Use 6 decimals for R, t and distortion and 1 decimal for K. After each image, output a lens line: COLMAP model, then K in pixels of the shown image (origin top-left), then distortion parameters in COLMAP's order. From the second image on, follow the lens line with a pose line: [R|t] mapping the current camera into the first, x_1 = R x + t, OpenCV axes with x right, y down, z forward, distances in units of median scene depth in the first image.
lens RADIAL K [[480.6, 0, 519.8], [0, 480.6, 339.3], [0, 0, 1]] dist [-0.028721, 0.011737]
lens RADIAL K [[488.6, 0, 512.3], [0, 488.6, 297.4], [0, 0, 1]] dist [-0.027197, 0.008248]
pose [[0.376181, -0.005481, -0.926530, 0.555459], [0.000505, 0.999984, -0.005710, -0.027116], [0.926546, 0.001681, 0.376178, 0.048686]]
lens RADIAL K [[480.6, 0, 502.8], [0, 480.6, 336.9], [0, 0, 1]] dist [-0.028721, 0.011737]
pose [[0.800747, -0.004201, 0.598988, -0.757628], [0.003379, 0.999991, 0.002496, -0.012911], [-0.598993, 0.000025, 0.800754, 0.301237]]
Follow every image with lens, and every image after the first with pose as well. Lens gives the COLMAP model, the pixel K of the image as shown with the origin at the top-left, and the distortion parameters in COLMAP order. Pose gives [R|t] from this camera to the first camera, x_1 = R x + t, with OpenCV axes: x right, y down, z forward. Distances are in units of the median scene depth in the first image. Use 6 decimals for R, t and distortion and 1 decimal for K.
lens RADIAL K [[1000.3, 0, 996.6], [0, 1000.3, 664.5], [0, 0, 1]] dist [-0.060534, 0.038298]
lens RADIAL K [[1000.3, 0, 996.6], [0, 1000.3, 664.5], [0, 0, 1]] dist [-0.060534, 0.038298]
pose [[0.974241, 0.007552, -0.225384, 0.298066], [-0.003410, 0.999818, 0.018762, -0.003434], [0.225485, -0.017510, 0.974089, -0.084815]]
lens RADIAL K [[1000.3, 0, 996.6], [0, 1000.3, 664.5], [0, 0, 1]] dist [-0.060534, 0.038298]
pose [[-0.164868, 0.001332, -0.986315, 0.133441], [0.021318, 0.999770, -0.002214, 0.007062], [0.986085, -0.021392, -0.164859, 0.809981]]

• [Task requirements]
Extract all of the data shown above without alteration.

• [Result below]
Use 6 decimals for R, t and distortion and 1 decimal for K. After each image, output a lens line: COLMAP model, then K in pixels of the shown image (origin top-left), then distortion parameters in COLMAP's order. From the second image on, follow the lens line with a pose line: [R|t] mapping the current camera into the first, x_1 = R x + t, OpenCV axes with x right, y down, z forward, distances in units of median scene depth in the first image.
lens RADIAL K [[480.6, 0, 519.8], [0, 480.6, 339.3], [0, 0, 1]] dist [-0.028721, 0.011737]
lens RADIAL K [[488.6, 0, 512.3], [0, 488.6, 297.4], [0, 0, 1]] dist [-0.027197, 0.008248]
pose [[0.376181, -0.005481, -0.926530, 0.555459], [0.000505, 0.999984, -0.005710, -0.027116], [0.926546, 0.001681, 0.376178, 0.048686]]
lens RADIAL K [[480.6, 0, 502.8], [0, 480.6, 336.9], [0, 0, 1]] dist [-0.028721, 0.011737]
pose [[0.800747, -0.004201, 0.598988, -0.757628], [0.003379, 0.999991, 0.002496, -0.012911], [-0.598993, 0.000025, 0.800754, 0.301237]]
Follow every image with lens, and every image after the first with pose as well. Lens gives the COLMAP model, the pixel K of the image as shown with the origin at the top-left, and the distortion parameters in COLMAP order. Pose gives [R|t] from this camera to the first camera, x_1 = R x + t, with OpenCV axes: x right, y down, z forward. Distances are in units of the median scene depth in the first image. Use 6 decimals for R, t and distortion and 1 decimal for K.
lens RADIAL K [[1000.3, 0, 996.6], [0, 1000.3, 664.5], [0, 0, 1]] dist [-0.060534, 0.038298]
lens RADIAL K [[1000.3, 0, 996.6], [0, 1000.3, 664.5], [0, 0, 1]] dist [-0.060534, 0.038298]
pose [[0.974241, 0.007552, -0.225384, 0.298066], [-0.003410, 0.999818, 0.018762, -0.003434], [0.225485, -0.017510, 0.974089, -0.084815]]
lens RADIAL K [[1000.3, 0, 996.6], [0, 1000.3, 664.5], [0, 0, 1]] dist [-0.060534, 0.038298]
pose [[-0.164868, 0.001332, -0.986315, 0.133441], [0.021318, 0.999770, -0.002214, 0.007062], [0.986085, -0.021392, -0.164859, 0.809981]]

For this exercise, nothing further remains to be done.